Mit vereinten Kräften

Erfreulich ist, dass die inländischen Treibhausgasemissionen seit 1990 um 18 Prozent gesunken sind. Dennoch wurde das angestrebte Ziel knapp verfehlt. 2021 lag die Menge der ausgestossenen Treibhausgase noch immer bei 45,2 Millionen Tonnen CO2-Äquivalenten. Das macht rund fünf Tonnen pro Person.

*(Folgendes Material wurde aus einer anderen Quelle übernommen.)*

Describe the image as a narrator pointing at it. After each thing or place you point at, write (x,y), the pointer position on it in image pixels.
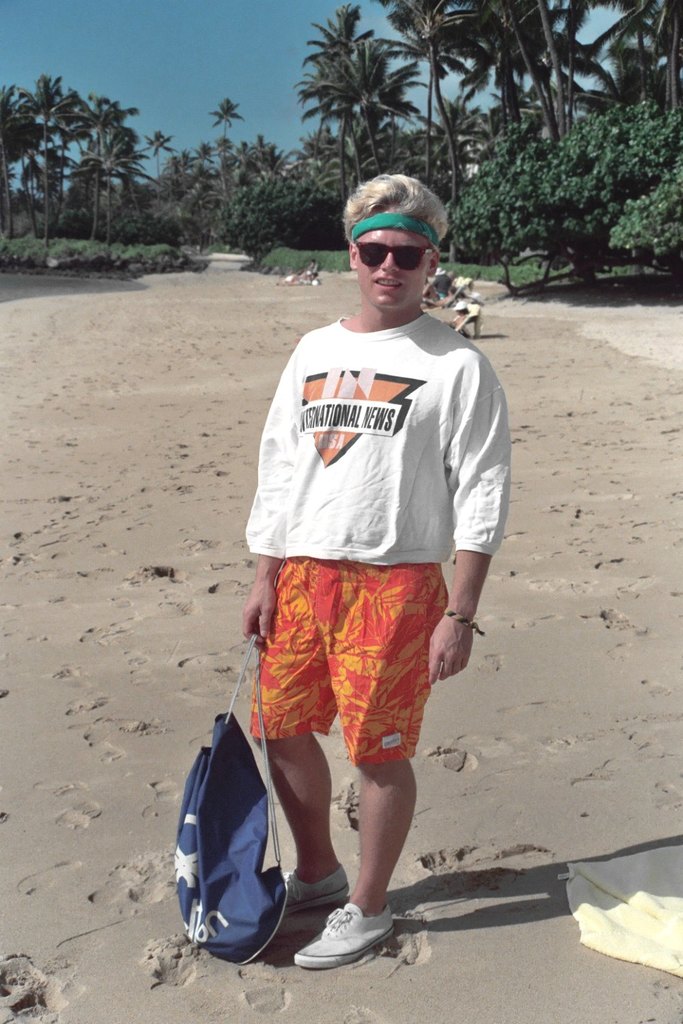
In this image there is the sky (274,69) towards the top of the image (229,62), there are trees (464,136), there is sand (131,486) towards the bottom of the image (434,971), there are a group of persons (436,289) sitting on the sand (347,277), there is an object (634,885) towards the right of the image (638,869), there is a man (388,510) standing, he is holding a bag (230,787), he is wearing goggles (412,265).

Doch das ist erst die halbe Wahrheit: Rechnet man die im Ausland verursachten Emissionen der importierten Güter hinzu, so liegen die Pro-Kopf-Emissionen laut dem Bundesamt für Umwelt doppelt so hoch bei rund zehn Tonnen und somit weit über dem weltweiten Durchschnitt von sechs Tonnen CO2-Äquivalenten pro Person.

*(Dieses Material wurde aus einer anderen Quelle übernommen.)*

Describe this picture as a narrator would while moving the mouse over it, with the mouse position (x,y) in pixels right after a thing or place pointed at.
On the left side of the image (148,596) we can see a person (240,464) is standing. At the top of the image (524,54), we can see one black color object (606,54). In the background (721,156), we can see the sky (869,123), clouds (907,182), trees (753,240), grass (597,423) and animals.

Damit die Schweiz in den kommenden Jahren Kurs auf die anvisierten Klimaziele nehmen kann, braucht es vereinte Kräfte. Es sind Bemühungen auf politischer Ebene notwendig, aber auch bei den Unternehmen und letztlich bei jedem Einzelnen. Gleichzeitig müssen innovative Technologien weiterentwickelt und gefördert werden, welche die Dekarbonisierung in allen Bereichen voranbringen.

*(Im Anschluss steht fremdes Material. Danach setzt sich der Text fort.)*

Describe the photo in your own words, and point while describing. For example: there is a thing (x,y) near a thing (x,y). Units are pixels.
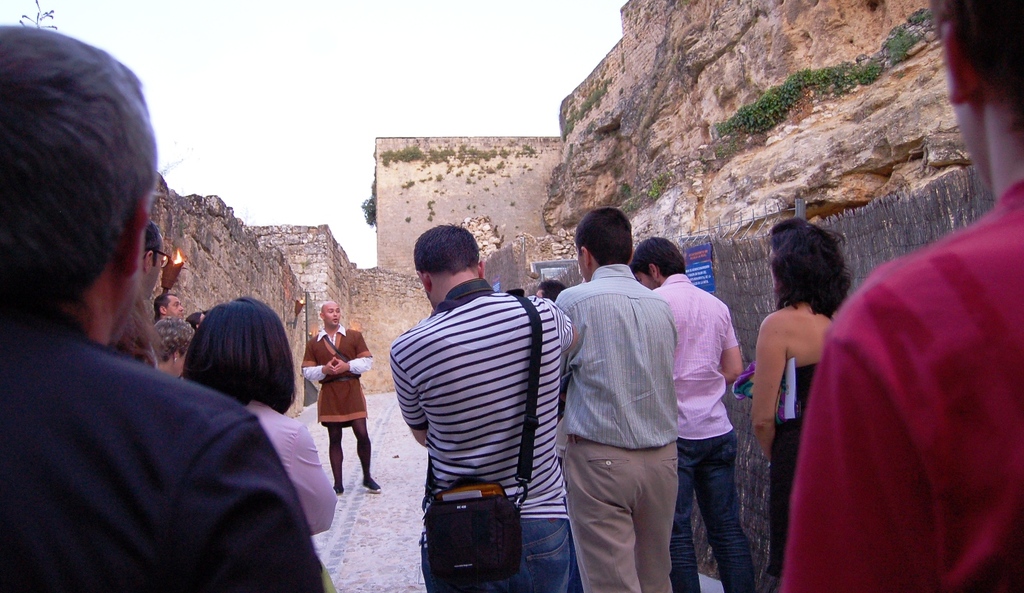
In the foreground of this image (702,385), there are few people (695,397) standing where a man (468,419) is wearing a bag (444,507). In the background (365,361), there is a man (354,406) standing, wall (418,279), fencing (760,244), cliff (700,126) and the sky (328,56).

Klares Bekenntnis zu Netto-Null Treibhausgasemissionen

Einer der grossen Verursacher von CO2-Emissionen in der Schweiz ist der Gebäudebereich. Er ist für rund elf Millionen Tonnen CO2 verantwortlich, was rund einem Viertel der Emissionen entspricht. Obwohl sich hier in den vergangenen Jahren bereits viel bewegt hat und der Gebäudesektor seine Emissionen seit 1990 um rund ein Drittel senken konnte, bleibt keine Zeit, sich auf den Lorbeeren auszuruhen. «Die Bauwirtschaft kann einen sehr wichtigen und seit der Annahme des Klimaschutzgesetzes durch die Stimmbevölkerung auch einen sehr klaren Beitrag leisten, um die Klimaziele zu erreichen», ist Cristina Schaffner überzeugt. Sie ist Direktorin von Bauenschweiz, dem Dachverband der Schweizer Bauwirtschaft. «Die Bauwirtschaft ist mit zwölf Prozent des Bruttoinlandprodukts eine wichtige Wirtschaftsstütze und will ihre Rolle und Verantwortung beim Erreichen dieser Ziele wahrnehmen», sagt Schaffner. Bauenschweiz hat sich deshalb für eine Annahme des Klima- und Innovationsgesetzes im Juni 2023 eingesetzt.

Interdisziplinär planen

Der Dachverband hat ein Positionspapier erarbeitet, das die Richtlinien für die Branche vorgibt. So soll das nachhaltige Planen, Bauen und Bewirtschaften künftig für alle am Bau Beteiligten gelten und bereits früh im Entwicklungsprozess adressiert werden. Damit dies gelingt, braucht es unter anderem eine gut funktionierende und interdisziplinäre Zusammenarbeitskultur, eine Lebenszyklusbetrachtung wie auch Mut zu Innovationen.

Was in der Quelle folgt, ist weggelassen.